* [What the task requires] Copy exactly the lines of the records below, and only those lines, beginning with the line that contains "Coverage: One litre for roughly 1.5" and ending with the line that contains "71000 SARAJEVO - BiH".

(Dataset excerpts)
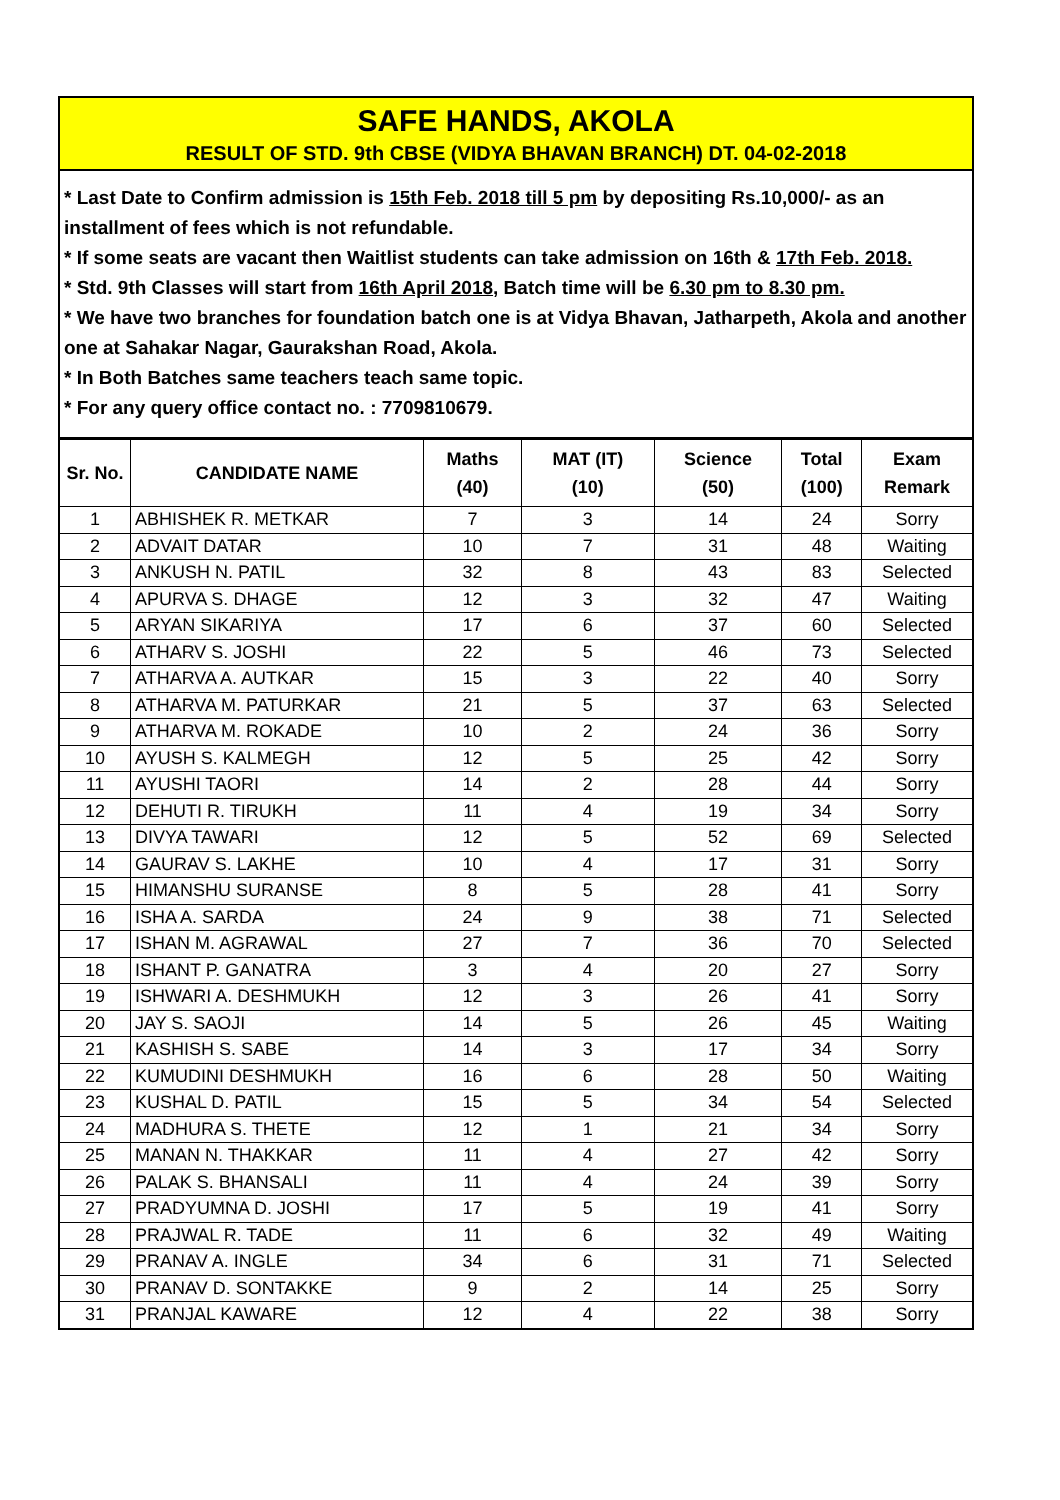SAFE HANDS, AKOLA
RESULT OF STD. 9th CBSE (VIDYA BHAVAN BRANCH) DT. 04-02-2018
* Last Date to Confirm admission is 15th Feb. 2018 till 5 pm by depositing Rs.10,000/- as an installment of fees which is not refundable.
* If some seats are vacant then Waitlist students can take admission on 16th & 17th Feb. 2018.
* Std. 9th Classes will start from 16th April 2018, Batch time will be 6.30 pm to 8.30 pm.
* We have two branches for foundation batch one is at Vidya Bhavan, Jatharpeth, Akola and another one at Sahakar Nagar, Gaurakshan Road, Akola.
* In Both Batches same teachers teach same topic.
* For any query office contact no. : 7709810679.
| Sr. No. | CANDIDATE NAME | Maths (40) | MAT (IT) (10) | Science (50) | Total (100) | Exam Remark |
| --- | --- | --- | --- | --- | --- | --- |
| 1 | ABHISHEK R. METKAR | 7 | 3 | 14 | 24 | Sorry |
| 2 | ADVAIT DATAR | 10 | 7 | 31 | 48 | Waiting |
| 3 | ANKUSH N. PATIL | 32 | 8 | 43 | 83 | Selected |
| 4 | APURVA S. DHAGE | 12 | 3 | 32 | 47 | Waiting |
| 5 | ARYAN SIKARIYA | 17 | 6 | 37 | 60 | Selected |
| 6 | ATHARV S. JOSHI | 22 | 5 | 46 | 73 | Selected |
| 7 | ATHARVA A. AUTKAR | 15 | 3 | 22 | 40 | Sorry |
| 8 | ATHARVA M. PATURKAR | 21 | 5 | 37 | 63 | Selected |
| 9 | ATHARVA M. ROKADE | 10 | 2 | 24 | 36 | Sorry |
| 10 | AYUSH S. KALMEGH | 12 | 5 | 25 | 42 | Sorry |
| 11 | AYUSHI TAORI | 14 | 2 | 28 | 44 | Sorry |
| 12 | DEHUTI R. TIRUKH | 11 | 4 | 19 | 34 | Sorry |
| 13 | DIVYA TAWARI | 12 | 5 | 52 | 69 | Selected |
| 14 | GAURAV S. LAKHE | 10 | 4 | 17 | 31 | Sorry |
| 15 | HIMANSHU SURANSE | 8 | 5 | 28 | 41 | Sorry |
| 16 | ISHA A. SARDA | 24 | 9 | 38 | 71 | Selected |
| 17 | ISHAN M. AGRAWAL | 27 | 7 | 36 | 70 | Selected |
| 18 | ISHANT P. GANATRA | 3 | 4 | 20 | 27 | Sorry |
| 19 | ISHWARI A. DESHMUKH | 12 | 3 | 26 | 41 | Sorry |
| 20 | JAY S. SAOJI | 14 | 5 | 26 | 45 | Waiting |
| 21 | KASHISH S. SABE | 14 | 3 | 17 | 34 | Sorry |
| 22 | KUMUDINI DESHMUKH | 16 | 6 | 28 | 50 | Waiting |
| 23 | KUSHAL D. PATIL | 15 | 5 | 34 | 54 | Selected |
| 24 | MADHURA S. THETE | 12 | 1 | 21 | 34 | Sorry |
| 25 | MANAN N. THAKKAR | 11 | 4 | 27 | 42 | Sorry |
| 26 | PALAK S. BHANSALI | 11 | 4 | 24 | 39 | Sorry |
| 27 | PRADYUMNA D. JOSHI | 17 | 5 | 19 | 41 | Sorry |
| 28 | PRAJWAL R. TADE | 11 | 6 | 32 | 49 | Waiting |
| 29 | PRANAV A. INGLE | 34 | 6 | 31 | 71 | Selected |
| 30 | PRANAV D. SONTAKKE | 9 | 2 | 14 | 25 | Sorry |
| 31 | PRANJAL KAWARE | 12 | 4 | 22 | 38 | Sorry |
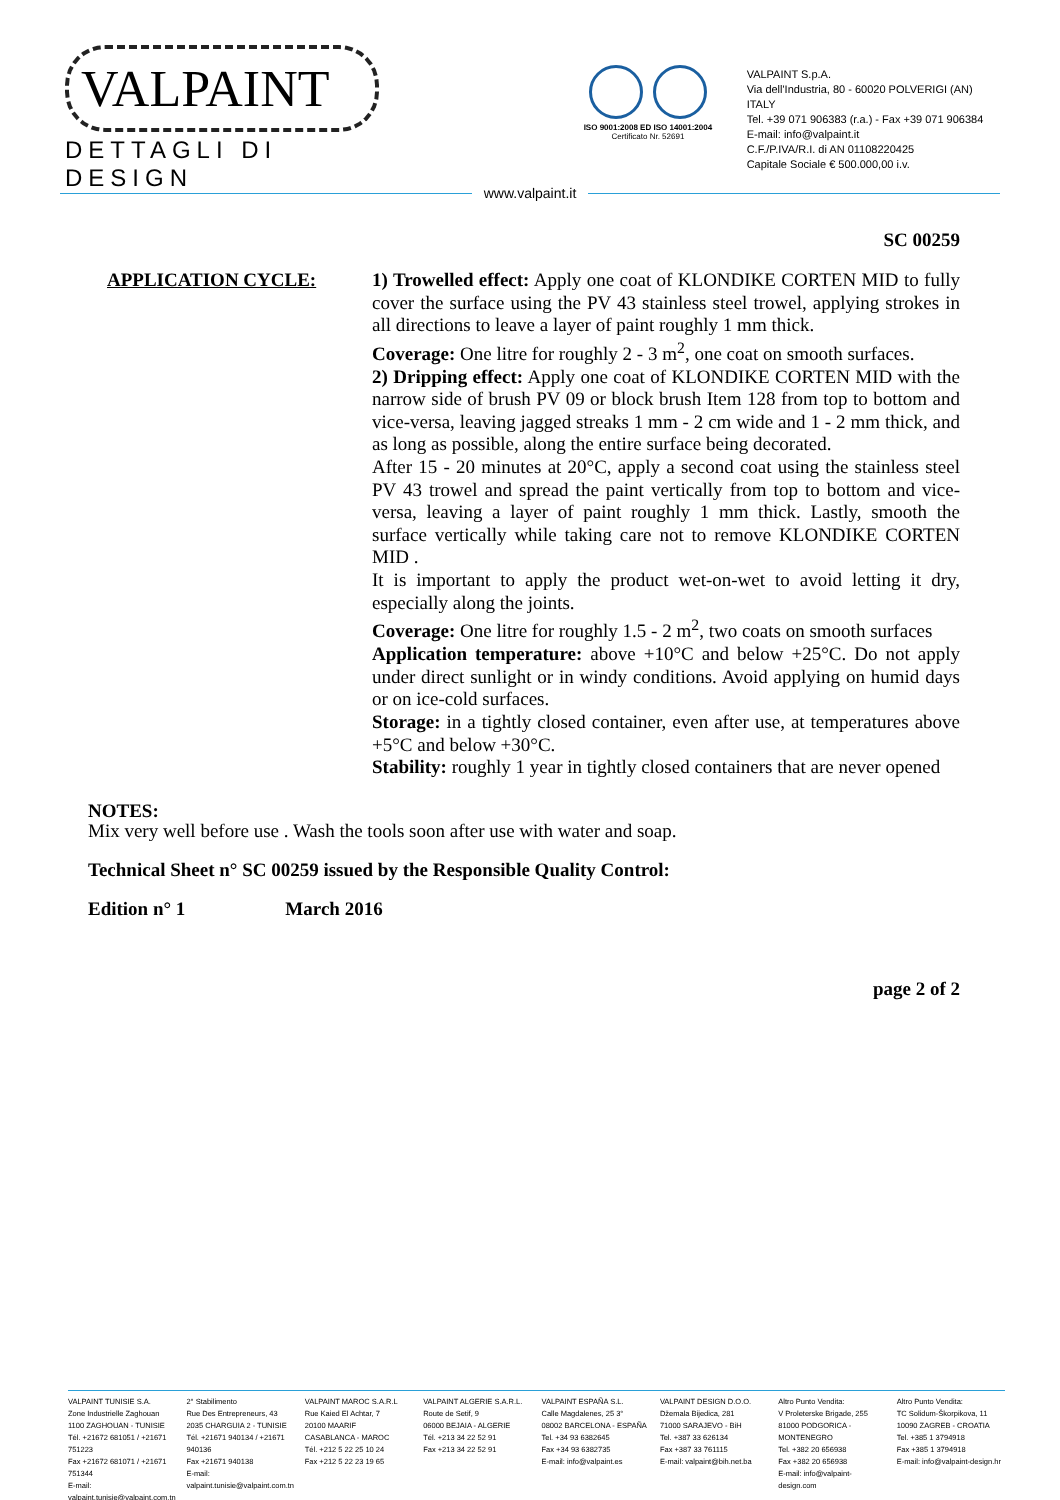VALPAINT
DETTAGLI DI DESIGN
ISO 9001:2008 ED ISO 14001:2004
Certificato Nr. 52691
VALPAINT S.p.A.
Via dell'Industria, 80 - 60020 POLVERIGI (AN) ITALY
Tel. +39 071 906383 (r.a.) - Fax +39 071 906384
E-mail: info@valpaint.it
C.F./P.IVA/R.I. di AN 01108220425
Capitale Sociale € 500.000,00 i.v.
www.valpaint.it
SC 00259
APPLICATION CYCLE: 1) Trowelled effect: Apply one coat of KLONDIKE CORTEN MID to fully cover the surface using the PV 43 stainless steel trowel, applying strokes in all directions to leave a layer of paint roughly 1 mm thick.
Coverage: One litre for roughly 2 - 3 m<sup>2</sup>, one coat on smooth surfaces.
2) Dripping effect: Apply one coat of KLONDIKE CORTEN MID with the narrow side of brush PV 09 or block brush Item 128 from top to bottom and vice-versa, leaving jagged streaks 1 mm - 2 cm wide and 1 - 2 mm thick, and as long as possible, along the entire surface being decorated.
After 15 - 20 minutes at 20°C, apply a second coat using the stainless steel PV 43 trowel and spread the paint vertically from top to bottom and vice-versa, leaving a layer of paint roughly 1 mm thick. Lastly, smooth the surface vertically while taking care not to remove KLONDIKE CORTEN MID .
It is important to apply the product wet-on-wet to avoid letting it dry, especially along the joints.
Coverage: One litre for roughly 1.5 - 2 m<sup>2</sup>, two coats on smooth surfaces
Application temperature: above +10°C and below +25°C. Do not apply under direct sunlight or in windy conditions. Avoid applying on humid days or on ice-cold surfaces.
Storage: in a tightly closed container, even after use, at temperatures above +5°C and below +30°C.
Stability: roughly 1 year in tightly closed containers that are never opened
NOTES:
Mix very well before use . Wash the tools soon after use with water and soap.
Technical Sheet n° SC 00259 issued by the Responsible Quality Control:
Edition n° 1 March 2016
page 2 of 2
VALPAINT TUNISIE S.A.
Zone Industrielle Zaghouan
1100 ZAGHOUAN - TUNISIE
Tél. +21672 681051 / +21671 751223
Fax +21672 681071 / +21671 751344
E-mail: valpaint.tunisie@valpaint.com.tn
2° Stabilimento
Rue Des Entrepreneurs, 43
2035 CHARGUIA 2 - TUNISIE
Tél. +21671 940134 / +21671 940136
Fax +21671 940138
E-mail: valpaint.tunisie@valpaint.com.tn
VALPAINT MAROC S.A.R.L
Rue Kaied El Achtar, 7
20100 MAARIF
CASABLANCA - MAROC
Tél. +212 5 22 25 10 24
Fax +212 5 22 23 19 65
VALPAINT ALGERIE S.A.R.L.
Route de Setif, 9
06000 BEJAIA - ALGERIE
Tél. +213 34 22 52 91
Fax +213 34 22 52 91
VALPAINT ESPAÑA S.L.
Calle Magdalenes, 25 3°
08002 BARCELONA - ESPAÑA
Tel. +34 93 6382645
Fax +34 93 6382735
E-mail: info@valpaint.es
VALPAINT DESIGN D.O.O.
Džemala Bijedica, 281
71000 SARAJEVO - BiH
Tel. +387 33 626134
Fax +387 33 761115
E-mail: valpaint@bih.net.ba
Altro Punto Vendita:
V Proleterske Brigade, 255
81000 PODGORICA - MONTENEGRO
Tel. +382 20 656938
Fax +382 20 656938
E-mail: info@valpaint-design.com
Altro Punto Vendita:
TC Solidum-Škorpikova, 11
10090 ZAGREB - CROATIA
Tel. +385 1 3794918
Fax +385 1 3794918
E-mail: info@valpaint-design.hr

* [Solution below]
Coverage: One litre for roughly 1.5 - 2 m<sup>2</sup>, two coats on smooth surfaces
Application temperature: above +10°C and below +25°C. Do not apply under direct sunlight or in windy conditions. Avoid applying on humid days or on ice-cold surfaces.
Storage: in a tightly closed container, even after use, at temperatures above +5°C and below +30°C.
Stability: roughly 1 year in tightly closed containers that are never opened
NOTES:
Mix very well before use . Wash the tools soon after use with water and soap.
Technical Sheet n° SC 00259 issued by the Responsible Quality Control:
Edition n° 1 March 2016
page 2 of 2
VALPAINT TUNISIE S.A.
Zone Industrielle Zaghouan
1100 ZAGHOUAN - TUNISIE
Tél. +21672 681051 / +21671 751223
Fax +21672 681071 / +21671 751344
E-mail: valpaint.tunisie@valpaint.com.tn
2° Stabilimento
Rue Des Entrepreneurs, 43
2035 CHARGUIA 2 - TUNISIE
Tél. +21671 940134 / +21671 940136
Fax +21671 940138
E-mail: valpaint.tunisie@valpaint.com.tn
VALPAINT MAROC S.A.R.L
Rue Kaied El Achtar, 7
20100 MAARIF
CASABLANCA - MAROC
Tél. +212 5 22 25 10 24
Fax +212 5 22 23 19 65
VALPAINT ALGERIE S.A.R.L.
Route de Setif, 9
06000 BEJAIA - ALGERIE
Tél. +213 34 22 52 91
Fax +213 34 22 52 91
VALPAINT ESPAÑA S.L.
Calle Magdalenes, 25 3°
08002 BARCELONA - ESPAÑA
Tel. +34 93 6382645
Fax +34 93 6382735
E-mail: info@valpaint.es
VALPAINT DESIGN D.O.O.
Džemala Bijedica, 281
71000 SARAJEVO - BiH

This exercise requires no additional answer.